Task set >>
#1 From the piece on Team South Africa's Olympic swimmers, copy out the stretch from "In the past" through "be completely white." word for word.
#2 In the piece on Team South Africa's Olympic swimmers, condense the paragraph beginning "Even sadder is that" into a short bulleted list that keeps its main facts.

[Source passage start]

In the past swimming was considered hazardous for reasons beyond the possibility drowning. Photograph: Paul Botes
At 2pm on Friday, hands on hearts, heads held high, the young lads and lasses of Team South Africa were to stand among the nations of sportsmen and women getting ready to represent their countries at the 2008 Beijing Olympics.
What you will notice is that Team South Africa is largely white. In fact the swimming team of 25 men and women, who carry our hopes in their strong arms and agile legs, will be completely white.
But hold on. Before you scream and get hot under the collar about another quintessentially South African racial argument, read on. And if your name is Butana Komphela, don’t start beating your chest and yelling ”I told you so” yet. And should Moss Mashishi, head of the South African Sports Confederation and Olympics Committee, manage to surmount the internet blackout in China and read this online through the polluting fog of Beijing, he can also relax. I am not about to attack him and his committee ”of Indians and coloureds that knows nothing about transformation”.
Blaming others for why black people don’t swim is unfair. The blame lies with my mother. Yes, you heard right. Mrs Mabote snr, and many of her ilk, determined many years ago that today at the Beijing National Stadium, there would be no people of darker hue representing this country of 35-million black people in aquatic sport.
As a youngster, my mom, a hard-working labourer and a loving parent, forbade me from going to the local swimming pool. ”If I ever catch you going to the pool, I will beat the hell out of you. And if you drown, I’ll kill you,” mom instructed.
To many darkies, drowning did not necessarily mean dying, it could also mean being overcome by water and imbibing a few gallons before being rescued.
And for years I obeyed her. It was not the possibility of dying and leaving my mom in sorrow that terrified me. It was just being caught and being beaten — probably by using a wet cloth on my limp body with all the neighbourhood girls watching — that scared the living daylights out of me.
Even sadder is that I was disallowed a rare privilege during the days when, thanks to apartheid, few black people had access to public pools. Dobsonville in Soweto had its own pool. Growing up there in the 1970s and 1980s was a relative luxury. Unlike other parts of Soweto, Dobsonville had it all: swimming pool, fully fledged cinema (not some dingy hall will black refuse bags as curtains), post office, football stadium, tennis and volleyball courts and even our own graveyards. If you were born in Dobsonville, you had no reason to leave Dobsonville for recreation. To rub in how special we were, Dobsonville was always electrified, unlike the rest of Soweto which only got lit up in the mid-1980s.

[Source passage end]
[Data rows start]

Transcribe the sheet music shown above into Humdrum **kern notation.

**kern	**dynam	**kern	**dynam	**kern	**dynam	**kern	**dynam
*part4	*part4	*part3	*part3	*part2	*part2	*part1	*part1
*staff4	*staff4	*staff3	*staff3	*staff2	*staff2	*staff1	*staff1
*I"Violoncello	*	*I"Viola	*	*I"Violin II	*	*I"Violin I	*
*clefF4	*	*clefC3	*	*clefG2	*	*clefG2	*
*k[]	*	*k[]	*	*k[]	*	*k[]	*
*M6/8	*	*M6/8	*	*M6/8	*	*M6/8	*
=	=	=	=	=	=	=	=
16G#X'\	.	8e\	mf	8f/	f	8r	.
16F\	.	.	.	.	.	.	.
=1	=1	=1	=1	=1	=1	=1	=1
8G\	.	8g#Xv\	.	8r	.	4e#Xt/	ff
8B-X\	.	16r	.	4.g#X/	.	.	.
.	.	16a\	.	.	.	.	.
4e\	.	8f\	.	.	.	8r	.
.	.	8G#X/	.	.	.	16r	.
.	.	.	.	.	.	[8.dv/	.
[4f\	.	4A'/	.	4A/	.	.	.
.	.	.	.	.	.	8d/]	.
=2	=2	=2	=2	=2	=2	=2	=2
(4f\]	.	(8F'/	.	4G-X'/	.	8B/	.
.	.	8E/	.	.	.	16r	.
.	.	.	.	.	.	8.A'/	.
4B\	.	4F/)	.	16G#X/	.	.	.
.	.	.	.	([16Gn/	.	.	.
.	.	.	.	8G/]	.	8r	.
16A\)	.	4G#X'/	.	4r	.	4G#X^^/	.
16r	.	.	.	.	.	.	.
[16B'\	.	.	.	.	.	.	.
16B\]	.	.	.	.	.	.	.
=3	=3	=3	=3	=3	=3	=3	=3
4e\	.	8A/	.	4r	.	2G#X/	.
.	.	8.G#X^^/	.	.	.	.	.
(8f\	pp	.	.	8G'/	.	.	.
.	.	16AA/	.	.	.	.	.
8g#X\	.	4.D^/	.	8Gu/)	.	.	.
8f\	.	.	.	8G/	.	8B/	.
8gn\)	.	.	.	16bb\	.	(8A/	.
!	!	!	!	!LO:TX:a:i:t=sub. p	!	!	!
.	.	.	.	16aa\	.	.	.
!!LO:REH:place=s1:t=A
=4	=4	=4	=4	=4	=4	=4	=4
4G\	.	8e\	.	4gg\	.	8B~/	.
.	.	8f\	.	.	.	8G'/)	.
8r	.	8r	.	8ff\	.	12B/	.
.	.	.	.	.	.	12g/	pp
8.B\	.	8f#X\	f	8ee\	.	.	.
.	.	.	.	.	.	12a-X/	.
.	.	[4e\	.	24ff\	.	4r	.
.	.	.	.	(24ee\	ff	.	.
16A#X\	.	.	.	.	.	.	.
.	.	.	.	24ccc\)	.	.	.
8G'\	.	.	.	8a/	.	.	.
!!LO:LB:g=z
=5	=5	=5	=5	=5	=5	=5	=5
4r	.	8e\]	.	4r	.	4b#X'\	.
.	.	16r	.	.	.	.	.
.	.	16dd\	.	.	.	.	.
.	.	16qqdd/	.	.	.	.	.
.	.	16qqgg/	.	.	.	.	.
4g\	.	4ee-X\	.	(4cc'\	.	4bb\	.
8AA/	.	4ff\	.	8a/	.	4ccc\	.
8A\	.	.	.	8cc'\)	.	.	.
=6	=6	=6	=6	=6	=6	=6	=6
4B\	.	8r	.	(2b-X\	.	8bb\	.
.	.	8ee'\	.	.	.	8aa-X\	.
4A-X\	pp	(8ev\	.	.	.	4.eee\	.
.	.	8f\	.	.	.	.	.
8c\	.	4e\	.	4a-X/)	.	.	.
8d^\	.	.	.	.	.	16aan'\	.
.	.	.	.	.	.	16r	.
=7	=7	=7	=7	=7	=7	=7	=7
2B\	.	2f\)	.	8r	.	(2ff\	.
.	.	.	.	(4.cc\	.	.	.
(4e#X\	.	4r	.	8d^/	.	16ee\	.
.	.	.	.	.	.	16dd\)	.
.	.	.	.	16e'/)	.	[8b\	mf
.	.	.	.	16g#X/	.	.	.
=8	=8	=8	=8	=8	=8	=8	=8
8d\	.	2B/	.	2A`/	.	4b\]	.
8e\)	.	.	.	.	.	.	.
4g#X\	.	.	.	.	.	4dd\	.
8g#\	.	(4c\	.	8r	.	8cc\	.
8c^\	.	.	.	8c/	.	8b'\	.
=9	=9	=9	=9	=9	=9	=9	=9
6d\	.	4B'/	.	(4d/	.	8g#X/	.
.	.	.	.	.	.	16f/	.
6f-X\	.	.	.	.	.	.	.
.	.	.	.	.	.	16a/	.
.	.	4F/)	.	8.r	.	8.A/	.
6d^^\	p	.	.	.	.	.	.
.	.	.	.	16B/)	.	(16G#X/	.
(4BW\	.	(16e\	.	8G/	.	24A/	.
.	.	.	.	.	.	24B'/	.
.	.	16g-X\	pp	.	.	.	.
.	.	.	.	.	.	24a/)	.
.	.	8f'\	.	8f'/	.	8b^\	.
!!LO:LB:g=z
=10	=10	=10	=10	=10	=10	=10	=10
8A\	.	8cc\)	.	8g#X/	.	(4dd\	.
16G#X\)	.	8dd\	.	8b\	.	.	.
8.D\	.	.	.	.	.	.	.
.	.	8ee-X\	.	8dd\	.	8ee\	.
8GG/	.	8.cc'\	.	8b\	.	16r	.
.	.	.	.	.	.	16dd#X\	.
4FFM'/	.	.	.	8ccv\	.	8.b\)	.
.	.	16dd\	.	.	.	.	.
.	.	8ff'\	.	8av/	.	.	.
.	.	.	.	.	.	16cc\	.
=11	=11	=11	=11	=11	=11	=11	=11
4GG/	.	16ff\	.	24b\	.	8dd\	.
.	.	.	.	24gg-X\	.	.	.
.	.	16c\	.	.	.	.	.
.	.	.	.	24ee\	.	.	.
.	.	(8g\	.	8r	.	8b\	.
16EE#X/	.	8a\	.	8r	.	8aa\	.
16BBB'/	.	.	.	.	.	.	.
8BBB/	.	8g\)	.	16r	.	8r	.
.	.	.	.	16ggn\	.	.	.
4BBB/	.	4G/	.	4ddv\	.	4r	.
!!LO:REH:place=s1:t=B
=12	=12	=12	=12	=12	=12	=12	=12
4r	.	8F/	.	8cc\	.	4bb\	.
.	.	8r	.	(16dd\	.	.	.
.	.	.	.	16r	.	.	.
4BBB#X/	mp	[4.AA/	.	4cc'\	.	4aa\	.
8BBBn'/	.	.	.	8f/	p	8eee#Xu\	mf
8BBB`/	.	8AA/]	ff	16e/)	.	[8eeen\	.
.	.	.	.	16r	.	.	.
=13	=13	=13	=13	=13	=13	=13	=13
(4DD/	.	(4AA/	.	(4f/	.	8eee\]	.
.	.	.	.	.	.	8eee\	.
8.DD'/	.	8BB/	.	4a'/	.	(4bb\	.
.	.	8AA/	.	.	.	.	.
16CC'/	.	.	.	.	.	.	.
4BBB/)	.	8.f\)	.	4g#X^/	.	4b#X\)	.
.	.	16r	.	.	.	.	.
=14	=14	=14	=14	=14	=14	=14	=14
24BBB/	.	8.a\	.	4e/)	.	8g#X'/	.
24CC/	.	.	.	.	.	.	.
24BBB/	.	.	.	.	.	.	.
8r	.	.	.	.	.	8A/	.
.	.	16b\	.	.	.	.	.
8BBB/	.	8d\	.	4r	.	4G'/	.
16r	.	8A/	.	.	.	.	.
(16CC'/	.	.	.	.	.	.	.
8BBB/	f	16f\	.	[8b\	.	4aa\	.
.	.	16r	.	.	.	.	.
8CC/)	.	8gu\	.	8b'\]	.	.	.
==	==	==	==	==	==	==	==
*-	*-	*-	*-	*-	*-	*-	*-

[Data rows end]

Per-task outputs >>
#1
In the past swimming was considered hazardous for reasons beyond the possibility drowning. Photograph: Paul Botes
At 2pm on Friday, hands on hearts, heads held high, the young lads and lasses of Team South Africa were to stand among the nations of sportsmen and women getting ready to represent their countries at the 2008 Beijing Olympics.
What you will notice is that Team South Africa is largely white. In fact the swimming team of 25 men and women, who carry our hopes in their strong arms and agile legs, will be completely white.

#2
- I was denied a rare privilege, since under apartheid few black people had access to public pools.
- Dobsonville in Soweto had its own pool, and growing up there in the 1970s and 1980s was a relative luxury.
- Unlike other parts of Soweto, it had a swimming pool, a proper cinema, a post office, a football stadium, tennis and volleyball courts, and its own graveyards.
- Residents had no reason to leave for recreation.
- Dobsonville always had electricity, while the rest of Soweto was lit up only in the mid-1980s.